Until this comp I've always sent entries in glass bottles. Until the last round of comps they were always bottle conditioned entries.
Last years comps were entries in glass that were filled using a counter pressure filler. I had good success last year.
This year I used PET bottles and a carbonation cap because the beers were in secondary after my big Xmas brew up. I really wanted to enter them and that was the only way.

In the future it will be all glass and counter pressure filler.

Beers,
Doc


----------



## AndrewQLD (7/3/05)

Hi Doc,
Perhaps it was the carbonation cap that caused your problem, I always use PET for comp entries and have never had a problem with them losing gas, mind you I do prime them, not CPF and I am very carefull to seal very tightly. In fact I have a pils that was bottled last year, September, and the bottle is still rock hard, I opened my second last one 2 weeks ago and it was perfect  
Andrew


----------



## FNQ Bunyip (7/3/05)

:beerbang: Congrats to all the placed members at this comp and good luck next time to those who missed out.. :chug: 
:beer: fnqbunyip
:beer:


----------



## chiller (7/3/05)

Bathurst was such a great competition. The beers were good the people were fantastic and we all had a great time.

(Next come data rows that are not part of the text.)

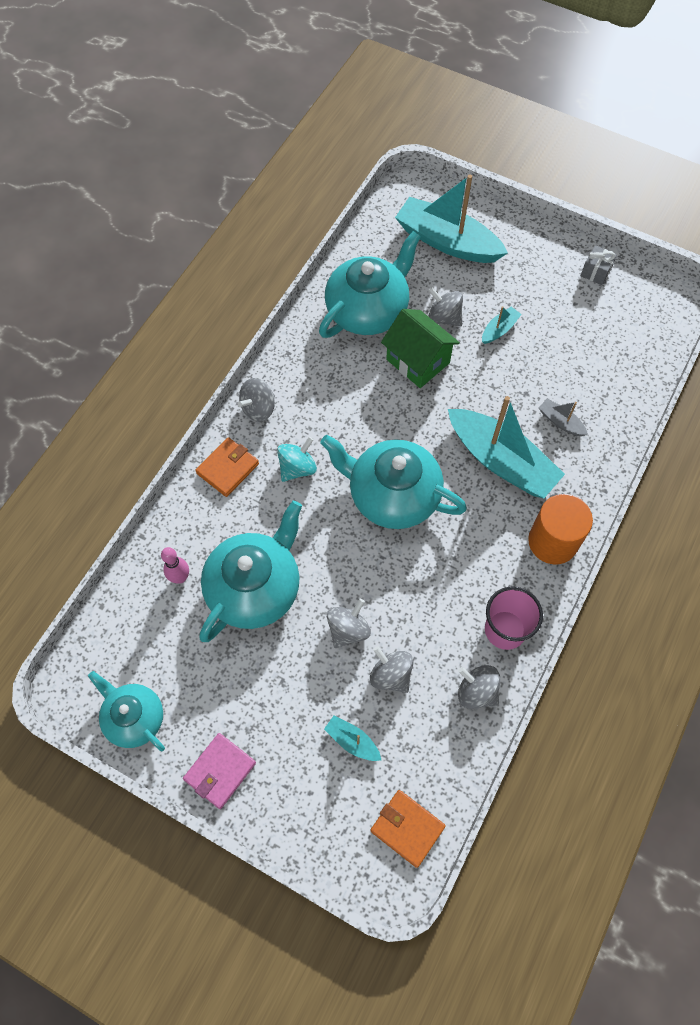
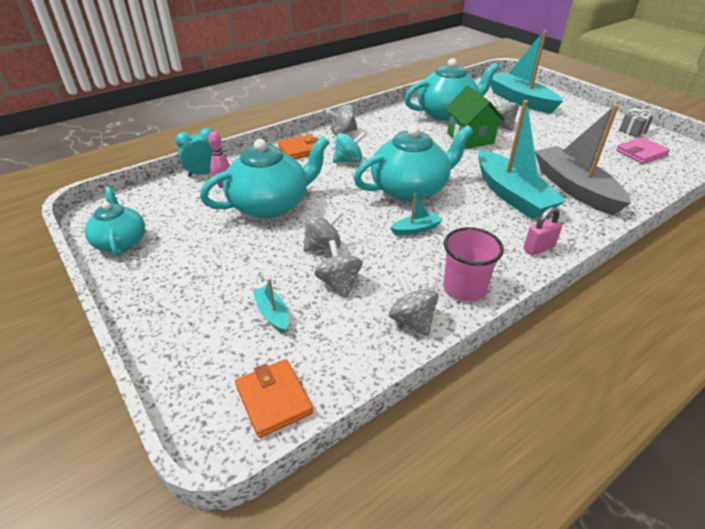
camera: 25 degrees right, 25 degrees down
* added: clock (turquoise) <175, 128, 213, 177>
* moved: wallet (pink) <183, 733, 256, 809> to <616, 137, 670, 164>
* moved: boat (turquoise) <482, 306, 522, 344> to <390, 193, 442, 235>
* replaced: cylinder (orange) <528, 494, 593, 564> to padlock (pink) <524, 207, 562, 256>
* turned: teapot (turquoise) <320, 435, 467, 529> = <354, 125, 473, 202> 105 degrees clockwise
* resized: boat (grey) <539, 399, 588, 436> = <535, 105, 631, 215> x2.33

Peter and Julie Fitzsimons and Bronwyn and myself travelled over from Adealide again this year. We tested the water last year and had no qualms signing on to judge again this year. 

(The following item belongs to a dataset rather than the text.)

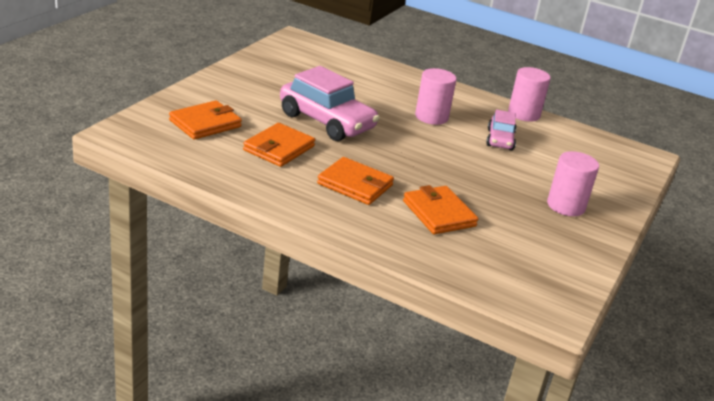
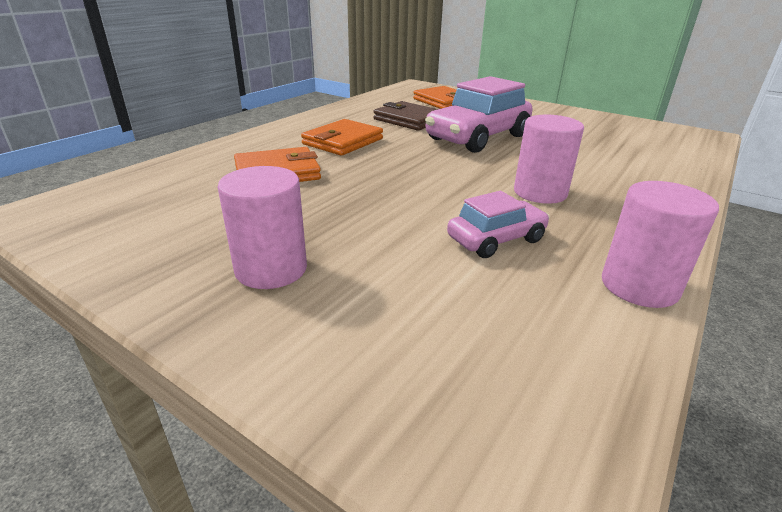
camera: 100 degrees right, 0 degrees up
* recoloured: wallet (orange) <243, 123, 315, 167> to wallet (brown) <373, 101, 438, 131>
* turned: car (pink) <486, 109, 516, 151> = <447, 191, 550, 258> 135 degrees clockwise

The organisation of the competition is excellent - as a judge everything and I mean everything is catered for. 

Pint of Lager and the scantily clad brew assistant provided the most sensational 10 star very isolated accommodation prior to the main competition. No connected utilities but solar power, wonderful drinking water and of course a seemily endless supply of amber nectar. A very good Santiam American Pale Ale. A Vienna that didn't last very long and other beers to prime the palate.

Oh and believe it or not a sensational satelite internet connection.

This year the comp was held at the Sundowner motor inn and hosts Peter and Karen did a great job.

On the return journey to the civilisation of South Australia we stopped off at the new Mildura breweery.

Very pretty. Much SS -- much dollars.

The beers were very well presented [ a sample tray of the tap beers] so the tasting began.

The low alcohol job was really nice [the style sheet says SAAZ but my guess is Amarillo -- guess only though]

The next two beers were fairly mainstream beers with good balance and probably good market acceptance. 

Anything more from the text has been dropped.